» **Directions for this task**:
The records follow. Print, word for word, the first line through the "[84,393,201,410] [84,416,346,433] [84,439,267,456]" line.

=== Section Start ===

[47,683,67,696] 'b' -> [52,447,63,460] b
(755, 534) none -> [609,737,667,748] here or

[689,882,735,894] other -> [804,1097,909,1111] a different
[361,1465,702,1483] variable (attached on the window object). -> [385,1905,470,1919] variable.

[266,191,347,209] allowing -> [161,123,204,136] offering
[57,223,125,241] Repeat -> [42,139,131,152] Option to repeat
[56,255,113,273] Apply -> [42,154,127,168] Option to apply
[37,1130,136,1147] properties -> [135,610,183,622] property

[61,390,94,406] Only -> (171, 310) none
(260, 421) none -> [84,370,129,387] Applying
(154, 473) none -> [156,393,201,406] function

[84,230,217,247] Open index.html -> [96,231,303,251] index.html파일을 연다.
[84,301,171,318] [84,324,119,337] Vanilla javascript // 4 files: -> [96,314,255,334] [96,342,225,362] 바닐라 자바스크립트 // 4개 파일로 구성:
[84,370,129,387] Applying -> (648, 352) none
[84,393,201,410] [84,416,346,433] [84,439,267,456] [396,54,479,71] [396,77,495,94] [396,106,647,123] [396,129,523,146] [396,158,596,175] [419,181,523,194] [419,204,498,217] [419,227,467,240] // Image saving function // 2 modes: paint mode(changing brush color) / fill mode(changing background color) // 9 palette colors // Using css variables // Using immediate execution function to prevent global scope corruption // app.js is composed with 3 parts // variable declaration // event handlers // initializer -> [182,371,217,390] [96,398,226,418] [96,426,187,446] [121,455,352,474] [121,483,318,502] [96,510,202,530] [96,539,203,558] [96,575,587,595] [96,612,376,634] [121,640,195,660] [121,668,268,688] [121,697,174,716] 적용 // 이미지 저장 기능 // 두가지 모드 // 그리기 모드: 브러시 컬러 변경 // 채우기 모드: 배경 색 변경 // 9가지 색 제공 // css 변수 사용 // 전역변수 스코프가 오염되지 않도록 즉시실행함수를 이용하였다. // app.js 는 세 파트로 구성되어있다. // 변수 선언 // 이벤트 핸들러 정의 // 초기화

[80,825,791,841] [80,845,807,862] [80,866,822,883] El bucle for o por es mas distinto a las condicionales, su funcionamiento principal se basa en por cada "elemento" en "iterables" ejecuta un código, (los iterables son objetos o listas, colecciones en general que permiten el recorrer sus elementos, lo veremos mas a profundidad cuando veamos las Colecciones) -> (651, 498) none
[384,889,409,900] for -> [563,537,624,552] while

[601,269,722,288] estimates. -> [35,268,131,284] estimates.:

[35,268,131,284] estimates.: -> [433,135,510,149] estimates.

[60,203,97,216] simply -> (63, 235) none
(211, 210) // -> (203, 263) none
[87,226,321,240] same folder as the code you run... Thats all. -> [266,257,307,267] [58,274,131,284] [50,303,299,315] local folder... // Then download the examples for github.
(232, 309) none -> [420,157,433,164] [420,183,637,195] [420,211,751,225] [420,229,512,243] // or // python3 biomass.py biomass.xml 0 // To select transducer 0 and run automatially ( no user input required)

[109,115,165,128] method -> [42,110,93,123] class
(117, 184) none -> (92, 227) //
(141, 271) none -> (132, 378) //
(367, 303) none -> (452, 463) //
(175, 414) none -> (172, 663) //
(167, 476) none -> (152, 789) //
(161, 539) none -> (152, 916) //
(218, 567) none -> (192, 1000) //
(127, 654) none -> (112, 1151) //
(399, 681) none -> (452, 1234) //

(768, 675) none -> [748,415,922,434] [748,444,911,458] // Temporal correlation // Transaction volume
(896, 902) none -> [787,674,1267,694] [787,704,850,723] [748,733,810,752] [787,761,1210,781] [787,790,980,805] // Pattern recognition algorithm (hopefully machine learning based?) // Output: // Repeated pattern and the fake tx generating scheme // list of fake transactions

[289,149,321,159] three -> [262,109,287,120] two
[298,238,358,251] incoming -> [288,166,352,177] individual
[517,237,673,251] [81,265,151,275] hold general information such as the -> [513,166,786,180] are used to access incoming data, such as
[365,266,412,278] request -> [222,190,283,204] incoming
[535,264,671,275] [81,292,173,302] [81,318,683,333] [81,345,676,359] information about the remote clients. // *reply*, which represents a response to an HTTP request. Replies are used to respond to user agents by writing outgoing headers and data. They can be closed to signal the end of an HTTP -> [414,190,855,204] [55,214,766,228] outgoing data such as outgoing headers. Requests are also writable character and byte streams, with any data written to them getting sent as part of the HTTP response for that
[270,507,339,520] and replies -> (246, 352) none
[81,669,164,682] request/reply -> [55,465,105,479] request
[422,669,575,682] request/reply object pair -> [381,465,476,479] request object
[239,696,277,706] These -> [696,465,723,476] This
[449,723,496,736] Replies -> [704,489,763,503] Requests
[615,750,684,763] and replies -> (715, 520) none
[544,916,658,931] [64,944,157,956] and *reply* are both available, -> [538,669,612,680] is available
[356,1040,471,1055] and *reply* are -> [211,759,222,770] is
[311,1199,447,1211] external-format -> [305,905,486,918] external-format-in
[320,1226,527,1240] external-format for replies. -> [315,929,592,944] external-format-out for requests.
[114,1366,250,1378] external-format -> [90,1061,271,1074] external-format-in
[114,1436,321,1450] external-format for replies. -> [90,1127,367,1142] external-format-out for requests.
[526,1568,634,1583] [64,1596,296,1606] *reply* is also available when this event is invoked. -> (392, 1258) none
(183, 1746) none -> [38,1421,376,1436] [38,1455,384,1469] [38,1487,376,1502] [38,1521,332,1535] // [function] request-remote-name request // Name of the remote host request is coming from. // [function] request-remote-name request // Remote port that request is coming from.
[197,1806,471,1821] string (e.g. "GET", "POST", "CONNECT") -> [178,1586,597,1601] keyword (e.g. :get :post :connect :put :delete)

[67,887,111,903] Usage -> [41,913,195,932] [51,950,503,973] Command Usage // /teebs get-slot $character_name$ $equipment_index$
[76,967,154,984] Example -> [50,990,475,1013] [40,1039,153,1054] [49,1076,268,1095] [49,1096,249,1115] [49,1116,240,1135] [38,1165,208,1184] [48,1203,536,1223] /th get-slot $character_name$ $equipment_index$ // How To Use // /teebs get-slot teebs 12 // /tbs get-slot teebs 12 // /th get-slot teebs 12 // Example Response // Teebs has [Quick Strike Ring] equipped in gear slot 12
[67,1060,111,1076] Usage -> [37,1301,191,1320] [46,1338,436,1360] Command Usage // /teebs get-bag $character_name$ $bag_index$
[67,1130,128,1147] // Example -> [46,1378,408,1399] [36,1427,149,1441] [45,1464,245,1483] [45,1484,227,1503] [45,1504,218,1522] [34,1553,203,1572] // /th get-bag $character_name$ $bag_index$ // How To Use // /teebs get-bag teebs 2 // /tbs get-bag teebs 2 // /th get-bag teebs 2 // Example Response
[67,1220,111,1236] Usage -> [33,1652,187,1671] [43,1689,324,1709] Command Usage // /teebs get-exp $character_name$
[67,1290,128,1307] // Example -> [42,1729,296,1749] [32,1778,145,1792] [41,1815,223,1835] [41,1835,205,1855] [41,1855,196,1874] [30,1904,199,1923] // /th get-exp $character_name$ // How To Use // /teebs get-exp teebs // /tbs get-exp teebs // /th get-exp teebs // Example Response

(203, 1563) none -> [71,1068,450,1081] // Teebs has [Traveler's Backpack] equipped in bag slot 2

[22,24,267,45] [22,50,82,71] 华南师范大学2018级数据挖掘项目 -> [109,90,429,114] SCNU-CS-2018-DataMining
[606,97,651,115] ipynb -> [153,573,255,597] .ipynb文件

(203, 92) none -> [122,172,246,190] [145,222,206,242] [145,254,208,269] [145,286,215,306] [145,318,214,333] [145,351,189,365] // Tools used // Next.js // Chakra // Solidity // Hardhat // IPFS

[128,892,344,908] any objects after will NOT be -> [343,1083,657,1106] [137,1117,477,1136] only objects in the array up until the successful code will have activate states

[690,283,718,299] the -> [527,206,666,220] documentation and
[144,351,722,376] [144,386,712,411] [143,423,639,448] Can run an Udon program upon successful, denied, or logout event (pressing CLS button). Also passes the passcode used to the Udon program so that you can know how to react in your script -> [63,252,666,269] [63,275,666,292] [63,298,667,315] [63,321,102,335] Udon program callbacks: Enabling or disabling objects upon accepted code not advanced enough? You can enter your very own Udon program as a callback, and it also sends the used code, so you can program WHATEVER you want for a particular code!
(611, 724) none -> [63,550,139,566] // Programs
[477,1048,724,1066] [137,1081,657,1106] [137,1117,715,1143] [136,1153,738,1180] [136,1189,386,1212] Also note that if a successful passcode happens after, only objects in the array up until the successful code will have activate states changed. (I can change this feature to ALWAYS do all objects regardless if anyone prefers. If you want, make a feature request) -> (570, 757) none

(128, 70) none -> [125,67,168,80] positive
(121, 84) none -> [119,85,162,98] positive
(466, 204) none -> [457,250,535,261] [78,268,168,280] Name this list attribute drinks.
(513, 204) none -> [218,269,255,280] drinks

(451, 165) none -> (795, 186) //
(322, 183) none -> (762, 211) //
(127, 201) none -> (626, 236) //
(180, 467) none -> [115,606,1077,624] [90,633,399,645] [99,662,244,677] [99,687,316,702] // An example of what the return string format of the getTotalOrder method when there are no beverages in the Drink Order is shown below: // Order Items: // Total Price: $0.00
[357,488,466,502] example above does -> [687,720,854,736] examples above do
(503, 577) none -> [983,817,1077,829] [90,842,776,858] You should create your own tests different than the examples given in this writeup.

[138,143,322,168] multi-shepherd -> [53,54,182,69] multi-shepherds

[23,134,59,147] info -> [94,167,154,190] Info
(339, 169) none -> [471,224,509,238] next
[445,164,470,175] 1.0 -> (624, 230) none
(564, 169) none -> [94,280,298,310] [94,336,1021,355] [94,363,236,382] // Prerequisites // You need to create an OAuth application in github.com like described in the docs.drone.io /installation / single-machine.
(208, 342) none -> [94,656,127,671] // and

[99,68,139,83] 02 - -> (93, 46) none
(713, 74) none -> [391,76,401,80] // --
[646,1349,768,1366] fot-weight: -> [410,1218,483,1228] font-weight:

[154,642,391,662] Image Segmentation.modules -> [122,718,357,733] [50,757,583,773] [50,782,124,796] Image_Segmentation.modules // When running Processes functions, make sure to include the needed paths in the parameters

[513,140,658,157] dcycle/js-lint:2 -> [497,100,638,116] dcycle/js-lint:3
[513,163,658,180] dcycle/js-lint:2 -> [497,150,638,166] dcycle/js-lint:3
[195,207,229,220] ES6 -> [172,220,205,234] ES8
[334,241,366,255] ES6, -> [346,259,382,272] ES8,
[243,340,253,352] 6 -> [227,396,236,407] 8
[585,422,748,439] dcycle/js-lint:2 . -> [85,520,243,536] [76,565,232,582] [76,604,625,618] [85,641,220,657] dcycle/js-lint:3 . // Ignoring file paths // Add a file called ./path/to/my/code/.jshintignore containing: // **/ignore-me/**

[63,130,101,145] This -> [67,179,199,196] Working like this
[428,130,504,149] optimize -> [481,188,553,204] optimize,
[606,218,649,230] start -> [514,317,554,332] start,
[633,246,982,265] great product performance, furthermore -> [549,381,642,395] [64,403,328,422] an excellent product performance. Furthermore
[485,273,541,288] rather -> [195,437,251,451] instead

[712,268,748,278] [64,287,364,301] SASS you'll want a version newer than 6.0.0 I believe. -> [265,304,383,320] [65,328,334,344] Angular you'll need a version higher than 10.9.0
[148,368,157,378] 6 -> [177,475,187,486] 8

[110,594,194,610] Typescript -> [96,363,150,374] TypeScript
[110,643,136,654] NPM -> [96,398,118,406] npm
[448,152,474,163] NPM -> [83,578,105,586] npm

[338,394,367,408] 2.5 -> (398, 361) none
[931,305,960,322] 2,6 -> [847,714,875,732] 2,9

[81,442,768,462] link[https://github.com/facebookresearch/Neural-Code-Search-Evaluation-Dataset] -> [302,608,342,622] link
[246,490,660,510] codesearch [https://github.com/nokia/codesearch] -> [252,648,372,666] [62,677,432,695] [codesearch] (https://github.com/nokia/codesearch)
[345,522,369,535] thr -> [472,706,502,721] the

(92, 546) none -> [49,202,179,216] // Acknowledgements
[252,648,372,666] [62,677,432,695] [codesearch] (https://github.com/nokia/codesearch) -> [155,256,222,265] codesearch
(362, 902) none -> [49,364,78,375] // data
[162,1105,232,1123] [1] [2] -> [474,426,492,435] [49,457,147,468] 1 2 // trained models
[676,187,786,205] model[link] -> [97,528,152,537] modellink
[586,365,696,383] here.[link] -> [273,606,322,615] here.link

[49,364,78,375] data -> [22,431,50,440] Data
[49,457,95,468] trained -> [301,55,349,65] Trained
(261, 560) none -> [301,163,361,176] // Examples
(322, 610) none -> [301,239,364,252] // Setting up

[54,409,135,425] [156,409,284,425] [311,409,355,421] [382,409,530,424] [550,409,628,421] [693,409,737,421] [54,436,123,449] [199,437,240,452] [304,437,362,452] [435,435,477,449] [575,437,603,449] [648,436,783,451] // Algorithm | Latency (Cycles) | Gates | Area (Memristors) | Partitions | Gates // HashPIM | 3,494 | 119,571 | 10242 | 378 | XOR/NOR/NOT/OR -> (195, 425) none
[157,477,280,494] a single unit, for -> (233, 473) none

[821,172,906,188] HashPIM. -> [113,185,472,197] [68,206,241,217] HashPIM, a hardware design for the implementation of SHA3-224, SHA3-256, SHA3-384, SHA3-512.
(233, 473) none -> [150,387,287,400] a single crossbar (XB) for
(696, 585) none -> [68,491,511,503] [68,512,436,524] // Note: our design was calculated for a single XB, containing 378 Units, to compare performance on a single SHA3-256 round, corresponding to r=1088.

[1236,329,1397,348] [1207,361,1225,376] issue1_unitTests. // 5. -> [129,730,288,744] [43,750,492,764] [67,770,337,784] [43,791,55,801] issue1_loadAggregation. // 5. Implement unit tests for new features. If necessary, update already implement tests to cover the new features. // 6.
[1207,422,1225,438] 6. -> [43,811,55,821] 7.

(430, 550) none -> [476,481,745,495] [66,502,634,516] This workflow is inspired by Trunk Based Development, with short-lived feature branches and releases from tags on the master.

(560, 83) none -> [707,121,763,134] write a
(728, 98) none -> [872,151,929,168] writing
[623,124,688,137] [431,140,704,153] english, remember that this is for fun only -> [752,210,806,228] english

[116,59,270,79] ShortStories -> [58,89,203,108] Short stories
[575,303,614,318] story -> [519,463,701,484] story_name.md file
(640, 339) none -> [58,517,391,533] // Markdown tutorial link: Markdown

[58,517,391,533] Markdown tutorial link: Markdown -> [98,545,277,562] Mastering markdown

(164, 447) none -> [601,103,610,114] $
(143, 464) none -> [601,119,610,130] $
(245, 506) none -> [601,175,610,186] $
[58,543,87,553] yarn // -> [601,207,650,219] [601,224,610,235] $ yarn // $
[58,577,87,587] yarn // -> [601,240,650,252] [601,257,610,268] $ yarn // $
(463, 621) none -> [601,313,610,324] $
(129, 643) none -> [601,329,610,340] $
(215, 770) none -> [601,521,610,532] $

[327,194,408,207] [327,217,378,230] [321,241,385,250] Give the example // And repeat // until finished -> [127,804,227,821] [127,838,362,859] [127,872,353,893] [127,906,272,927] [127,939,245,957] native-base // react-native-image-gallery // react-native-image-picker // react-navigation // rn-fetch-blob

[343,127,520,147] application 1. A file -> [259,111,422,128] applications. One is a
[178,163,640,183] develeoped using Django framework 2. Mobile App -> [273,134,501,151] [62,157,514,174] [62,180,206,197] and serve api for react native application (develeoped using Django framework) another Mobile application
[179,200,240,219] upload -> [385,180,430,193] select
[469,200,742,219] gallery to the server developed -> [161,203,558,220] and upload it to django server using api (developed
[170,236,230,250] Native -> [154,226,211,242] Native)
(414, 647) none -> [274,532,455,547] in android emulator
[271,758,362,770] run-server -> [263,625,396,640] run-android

=== Section End ===

» **Result**:
[47,683,67,696] 'b' -> [52,447,63,460] b
(755, 534) none -> [609,737,667,748] here or

[689,882,735,894] other -> [804,1097,909,1111] a different
[361,1465,702,1483] variable (attached on the window object). -> [385,1905,470,1919] variable.

[266,191,347,209] allowing -> [161,123,204,136] offering
[57,223,125,241] Repeat -> [42,139,131,152] Option to repeat
[56,255,113,273] Apply -> [42,154,127,168] Option to apply
[37,1130,136,1147] properties -> [135,610,183,622] property

[61,390,94,406] Only -> (171, 310) none
(260, 421) none -> [84,370,129,387] Applying
(154, 473) none -> [156,393,201,406] function

[84,230,217,247] Open index.html -> [96,231,303,251] index.html파일을 연다.
[84,301,171,318] [84,324,119,337] Vanilla javascript // 4 files: -> [96,314,255,334] [96,342,225,362] 바닐라 자바스크립트 // 4개 파일로 구성:
[84,370,129,387] Applying -> (648, 352) none
[84,393,201,410] [84,416,346,433] [84,439,267,456] [396,54,479,71] [396,77,495,94] [396,106,647,123] [396,129,523,146] [396,158,596,175] [419,181,523,194] [419,204,498,217] [419,227,467,240] // Image saving function // 2 modes: paint mode(changing brush color) / fill mode(changing background color) // 9 palette colors // Using css variables // Using immediate execution function to prevent global scope corruption // app.js is composed with 3 parts // variable declaration // event handlers // initializer -> [182,371,217,390] [96,398,226,418] [96,426,187,446] [121,455,352,474] [121,483,318,502] [96,510,202,530] [96,539,203,558] [96,575,587,595] [96,612,376,634] [121,640,195,660] [121,668,268,688] [121,697,174,716] 적용 // 이미지 저장 기능 // 두가지 모드 // 그리기 모드: 브러시 컬러 변경 // 채우기 모드: 배경 색 변경 // 9가지 색 제공 // css 변수 사용 // 전역변수 스코프가 오염되지 않도록 즉시실행함수를 이용하였다. // app.js 는 세 파트로 구성되어있다. // 변수 선언 // 이벤트 핸들러 정의 // 초기화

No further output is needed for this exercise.